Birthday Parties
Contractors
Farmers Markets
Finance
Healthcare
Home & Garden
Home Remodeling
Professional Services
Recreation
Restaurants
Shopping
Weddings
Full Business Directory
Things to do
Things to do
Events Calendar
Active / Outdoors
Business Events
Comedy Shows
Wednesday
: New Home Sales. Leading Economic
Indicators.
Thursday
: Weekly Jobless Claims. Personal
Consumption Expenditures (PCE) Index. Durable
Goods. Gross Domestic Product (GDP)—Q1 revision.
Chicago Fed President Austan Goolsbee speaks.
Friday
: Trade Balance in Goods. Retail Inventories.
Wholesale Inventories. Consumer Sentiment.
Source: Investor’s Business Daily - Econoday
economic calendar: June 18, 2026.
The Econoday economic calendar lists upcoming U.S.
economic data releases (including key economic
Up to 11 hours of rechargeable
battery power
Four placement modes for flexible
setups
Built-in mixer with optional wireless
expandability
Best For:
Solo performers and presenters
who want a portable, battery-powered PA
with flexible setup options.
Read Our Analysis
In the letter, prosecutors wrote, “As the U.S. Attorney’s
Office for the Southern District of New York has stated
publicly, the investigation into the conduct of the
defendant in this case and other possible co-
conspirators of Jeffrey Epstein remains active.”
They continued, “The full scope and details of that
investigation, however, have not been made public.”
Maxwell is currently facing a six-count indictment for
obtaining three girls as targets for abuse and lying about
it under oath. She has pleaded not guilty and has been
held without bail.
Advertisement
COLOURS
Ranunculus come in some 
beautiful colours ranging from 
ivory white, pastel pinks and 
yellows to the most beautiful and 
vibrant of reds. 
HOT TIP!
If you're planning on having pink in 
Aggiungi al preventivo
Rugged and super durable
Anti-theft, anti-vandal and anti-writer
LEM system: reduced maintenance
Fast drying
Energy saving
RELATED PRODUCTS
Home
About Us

=======

*Work required*
Looking back over the data above, restate word for word the lines that begin at the line with "The Econoday economic" and end at the line with "ivory white, pastel pinks and", inclusive.

*Finished task*
The Econoday economic calendar lists upcoming U.S.
economic data releases (including key economic
Up to 11 hours of rechargeable
battery power
Four placement modes for flexible
setups
Built-in mixer with optional wireless
expandability
Best For:
Solo performers and presenters
who want a portable, battery-powered PA
with flexible setup options.
Read Our Analysis
In the letter, prosecutors wrote, “As the U.S. Attorney’s
Office for the Southern District of New York has stated
publicly, the investigation into the conduct of the
defendant in this case and other possible co-
conspirators of Jeffrey Epstein remains active.”
They continued, “The full scope and details of that
investigation, however, have not been made public.”
Maxwell is currently facing a six-count indictment for
obtaining three girls as targets for abuse and lying about
it under oath. She has pleaded not guilty and has been
held without bail.
Advertisement
COLOURS
Ranunculus come in some 
beautiful colours ranging from 
ivory white, pastel pinks and 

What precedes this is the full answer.